Felicia's Journey
- First edition
- Author: William Trevor
- Language: English
- Genre: Novel
- Publisher: Viking Press
- Publication date: 1994
- Publication place: Ireland
- Media type: Print (Hardcover & Paperback)
- Pages: 240 pp.
- ISBN: 978-0140253603
- Preceded by: Two Lives
- Followed by: Death in Summer

= Felicia's Journey =

1994 novel by William Trevor

Felicia's Journey is a novel written by Irish author William Trevor, first published by Viking Press in 1994. The novel was made into a 1999 film of the same name.

The book won the Whitbread Prize and The Sunday Express Book of the Year in 1994.

==Plot==
Felicia, an eighteen-year-old girl from a small town in rural Ireland, finds herself pregnant. The father is Johnny Lysaght, a young man from the same town now supposedly working in the English Midlands. Felicia wants to contact him, but doesn't have his address, and her attempts to obtain it are thwarted. Felicia's father (a staunch Irish republican) is deeply distrustful of Johnny, who is rumoured to have joined the British Army. Without telling anyone, and having stolen some money from her great-grandmother, Felicia sets off for England in search of Johnny.

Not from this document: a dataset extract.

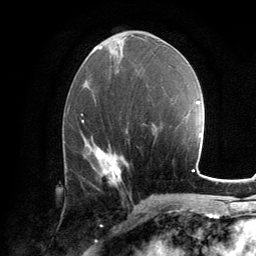
Breast MRI, one axial slice; position 62 of 134 along the scan axis; cropped to one breast; dynamic contrast-enhanced series, time point 2 of 6 at this slice position (early post-contrast); 3 T; TE 2.8 ms, TR 7.2 ms; 256 × 256 image matrix. Female patient.
Structures marked on this image (semi-automatically segmented with operator editing):
- enhancing-tissue mask used for the functional tumour volume (all voxels passing the contrast-enhancement thresholds inside the analysis volume; usually the tumour): box from (x=93, y=150) to (x=122, y=185) px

All she knows is that Johnny works in the stores of a lawn mower factory in a certain town north of Birmingham. However, when she reaches the town, nobody knows of any such factory. At one factory where she makes enquiries, she encounters Joseph Hilditch, a middle-aged and overweight catering manager. They later meet again, seemingly by chance: in fact he has started to follow her. He offers suggestions to help her in her search, none of which are productive. He then suggests investigating a factory in another town, and offers her a lift there: he says that he has to drive his wife to a hospital appointment nearby. Felicia reluctantly accepts the offer. On the day, Hilditch explains the absence of his wife (who does not in fact exist) by saying that her operation had been brought forward, and that he had taken her to the hospital the previous evening. The factory proves to be another dead end. While Felicia is out of the car, Hilditch searches her bags and takes her reserve of money.

Felicia is discovered on the streets by Miss Calligary, a West Indian evangelical Christian missionary, who offers accommodation at her mission, the Gathering House. Felicia finds the atmosphere there oppressive, and leaves. She discovers the loss of her money, and returns to the mission to make enquiries: Miss Calligary and the other residents take offence at the suggestion of theft. Back on the streets, Felicia meets other homeless people. Later, she makes her way to Hilditch's house, where he tells her that his wife has died. He offers help, including accommodation. Eventually, he persuades Felicia – against her instincts – to have an abortion, for which he pays. At the clinic, he makes a point of describing her to others as his "girlfriend".

Felicia returns to Hilditch's house to recover. During the night, he tells her about six other young women, in difficulties in various ways, whom he has "helped" in the past. She comes to the realisation that these girls are all now dead. He proposes that she join him in his car, so that he can give her money and take her on the first leg of her journey home. She determines to do no such thing. What happens next is unstated.

The novel's focus now shifts to Hilditch. He feels deflated by the end of his "friendship" with Felicia. He is visited by Miss Calligary, who attempts to convert him to her faith. In the course of their conversation, Miss Calligary realises that he is the man mentioned by Felicia as having helped her; but Hilditch denies any knowledge of the girl. He is troubled by the incident – and the implications for his own security – and over the following weeks loses his appetite for food and for life. His own investigations have established that Johnny Lysaght is indeed in the army, and he manages to spot Johnny in a pub frequented by soldiers. He takes sick leave from work. Miss Calligary continues to call, and when he reluctantly speaks to her he becomes convinced she knows more than she is saying. He searches for Felicia in vain, and concludes that she must have left the town, but then remembers that she had no money. He returns to work, but feels increasingly disturbed. Eventually, in desperation, he hangs himself.

The final chapter returns to Felicia. She is still homeless and living on the streets, but has moved to London. However, she returns to the Midlands under a compelling need to know what has happened to Hilditch. She finds that his house is for sale, and meets Miss Calligary, who tells her of his death.

==Reception==
Publishers Weekly in a starred review stated the novel "is a thriller lifted to the level of high art, and it should win Trevor many new admirers." Kirkus Reviews, also in a starred review, noted that "Trevor's combination of the pathological and the lyrical transcends mere genre fiction: He's a master still exploring the possibilities of his craft." The Independent said "for all its residual lyricism, it leaves a sour taste."